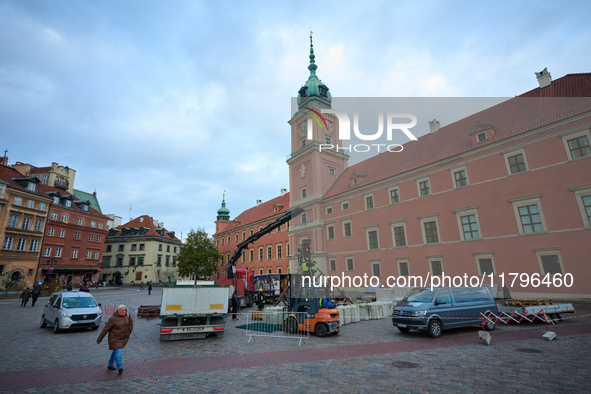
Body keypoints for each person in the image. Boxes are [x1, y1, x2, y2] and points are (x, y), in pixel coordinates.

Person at [96, 304, 133, 375]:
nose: (124, 311)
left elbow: (131, 323)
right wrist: (99, 339)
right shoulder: (113, 318)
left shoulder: (127, 315)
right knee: (118, 352)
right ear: (118, 310)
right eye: (122, 310)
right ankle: (120, 367)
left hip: (123, 338)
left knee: (115, 351)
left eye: (125, 310)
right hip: (115, 338)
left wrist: (129, 331)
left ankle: (110, 365)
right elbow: (105, 329)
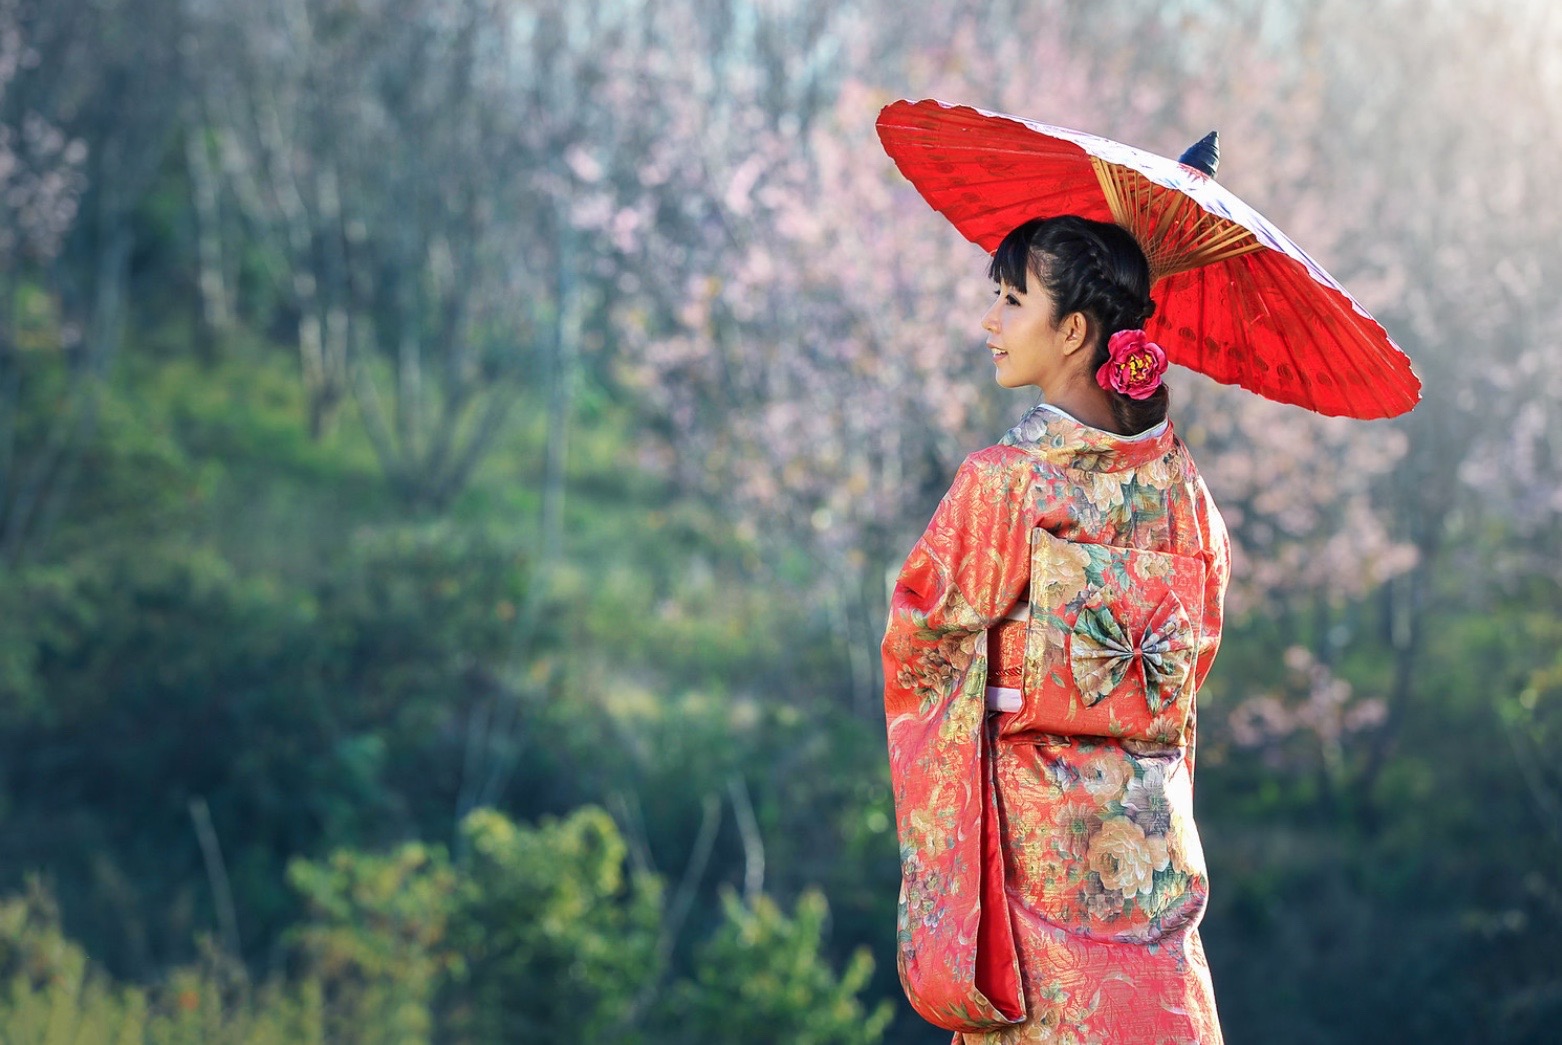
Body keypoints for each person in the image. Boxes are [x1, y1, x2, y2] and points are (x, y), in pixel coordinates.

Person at [882, 214, 1231, 1044]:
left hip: (1039, 840)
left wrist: (1003, 684)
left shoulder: (1008, 483)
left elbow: (921, 639)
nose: (990, 321)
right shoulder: (1180, 488)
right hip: (1147, 837)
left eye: (1012, 300)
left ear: (1074, 330)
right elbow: (1193, 647)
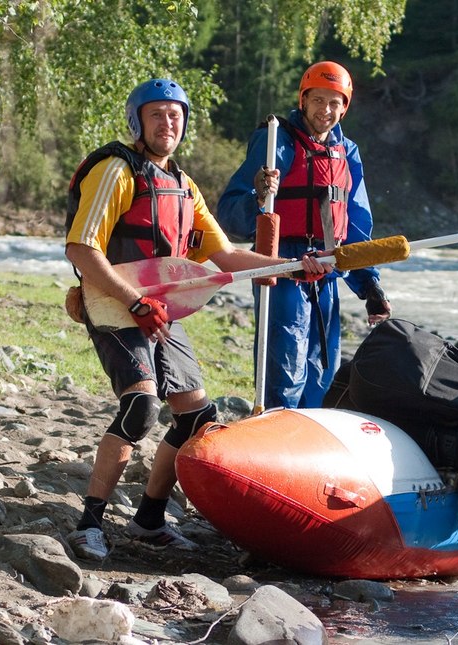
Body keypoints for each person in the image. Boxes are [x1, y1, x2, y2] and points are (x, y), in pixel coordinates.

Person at [64, 78, 329, 560]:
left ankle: (148, 519)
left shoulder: (184, 187)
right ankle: (89, 523)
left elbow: (225, 256)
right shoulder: (116, 171)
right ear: (138, 122)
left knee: (198, 416)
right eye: (157, 114)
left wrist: (294, 266)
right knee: (140, 408)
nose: (169, 123)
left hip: (159, 305)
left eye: (176, 115)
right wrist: (136, 301)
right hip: (113, 300)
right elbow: (82, 248)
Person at [216, 61, 391, 409]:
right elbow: (230, 214)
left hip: (327, 267)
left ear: (344, 107)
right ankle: (277, 428)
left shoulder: (348, 153)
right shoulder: (275, 140)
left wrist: (369, 285)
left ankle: (311, 435)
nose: (325, 111)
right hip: (282, 265)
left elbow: (356, 223)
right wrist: (258, 195)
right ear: (303, 99)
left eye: (334, 103)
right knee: (285, 366)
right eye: (318, 100)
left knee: (323, 370)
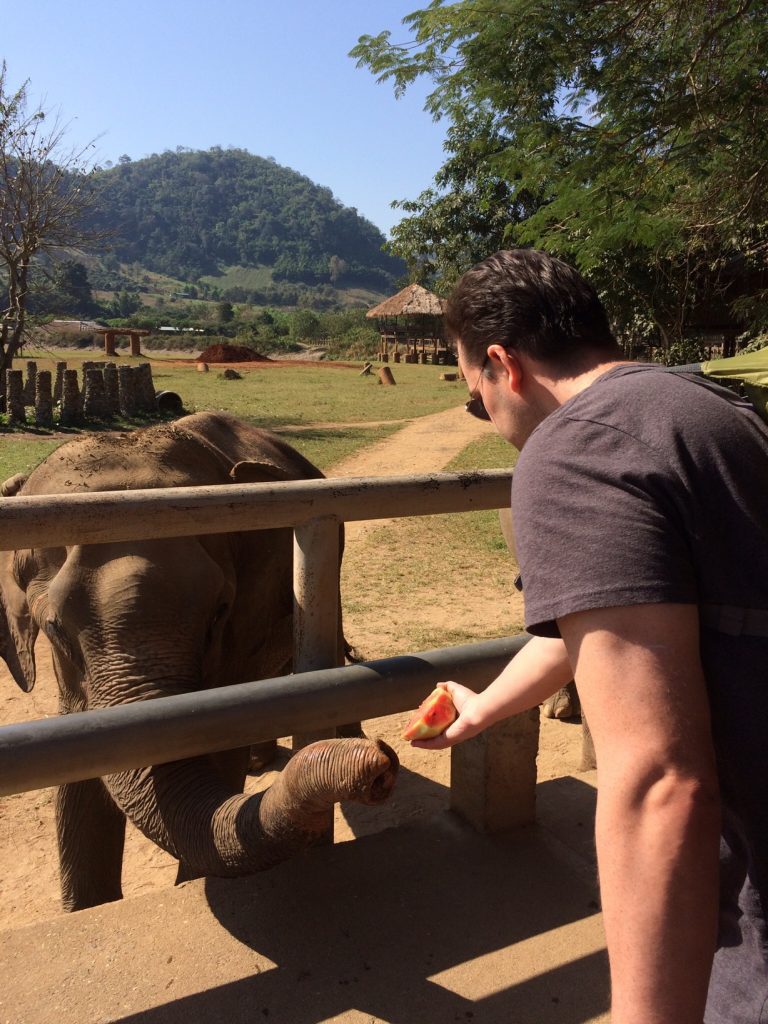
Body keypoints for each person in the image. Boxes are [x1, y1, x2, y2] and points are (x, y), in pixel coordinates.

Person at [414, 249, 768, 1024]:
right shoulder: (710, 410)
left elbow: (658, 781)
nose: (490, 421)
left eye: (476, 399)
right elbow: (626, 616)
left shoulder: (577, 450)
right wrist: (485, 708)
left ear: (503, 365)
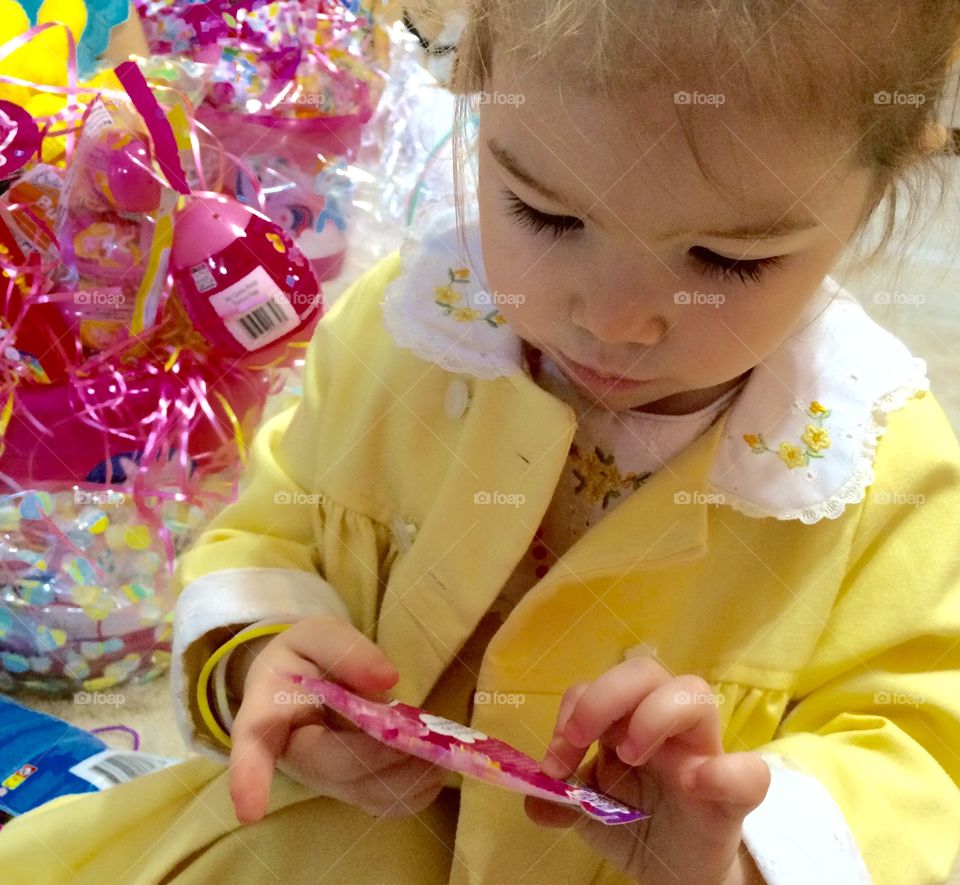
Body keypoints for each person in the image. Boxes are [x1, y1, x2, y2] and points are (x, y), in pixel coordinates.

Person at [5, 2, 960, 882]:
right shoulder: (410, 331)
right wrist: (259, 659)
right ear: (475, 100)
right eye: (546, 214)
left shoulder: (876, 467)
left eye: (726, 259)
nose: (612, 320)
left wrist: (745, 845)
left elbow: (925, 757)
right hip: (314, 843)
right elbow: (272, 523)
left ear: (881, 192)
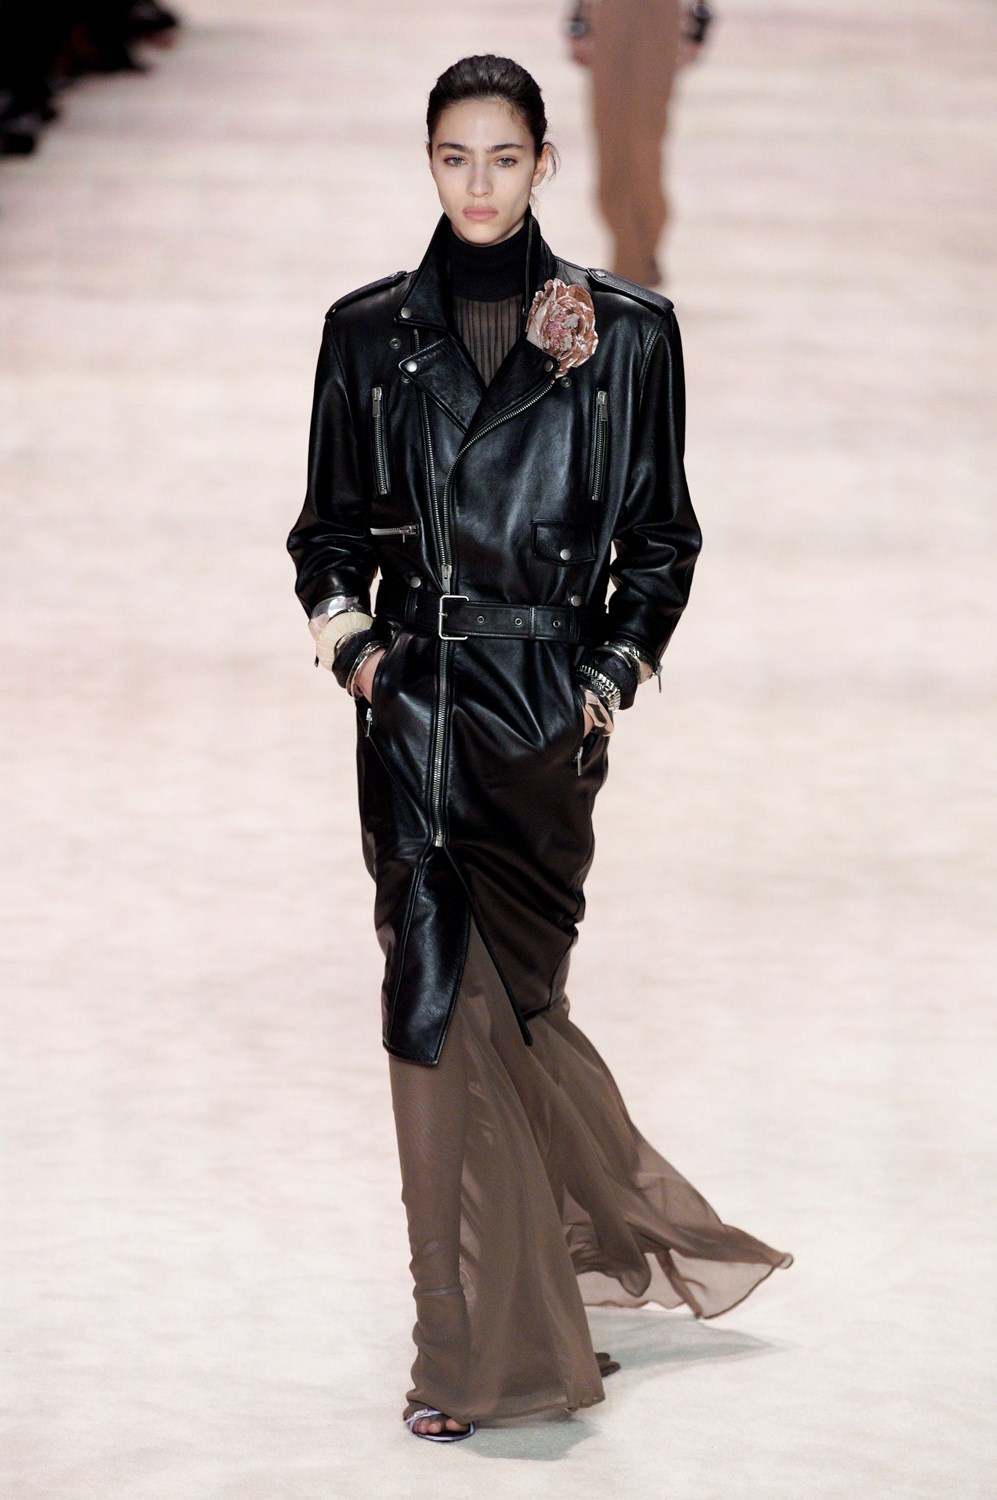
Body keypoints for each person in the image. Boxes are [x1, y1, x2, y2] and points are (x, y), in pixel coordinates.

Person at [286, 53, 790, 1442]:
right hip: (417, 715)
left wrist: (608, 679)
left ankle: (552, 1276)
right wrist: (359, 654)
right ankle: (451, 1346)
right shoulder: (366, 335)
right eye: (455, 157)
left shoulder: (627, 335)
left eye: (503, 157)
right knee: (427, 1005)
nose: (479, 182)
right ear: (428, 162)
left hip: (543, 726)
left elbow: (662, 538)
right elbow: (325, 533)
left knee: (519, 1012)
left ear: (543, 164)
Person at [566, 1, 714, 286]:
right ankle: (637, 260)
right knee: (610, 146)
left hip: (657, 16)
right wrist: (579, 20)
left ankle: (633, 266)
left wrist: (699, 22)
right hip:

------------------------------------------------------------

WHAT YOU ARE ASKED TO DO:
In the records above, find the lines containing "knee" and copy them.

SOLUTION TO THE PROBLEM:
right knee: (118, 352)
left knee: (115, 351)
left knee: (198, 416)
right knee: (140, 408)
right knee: (285, 366)
left knee: (323, 370)
right knee: (427, 1005)
left knee: (519, 1012)
right knee: (610, 146)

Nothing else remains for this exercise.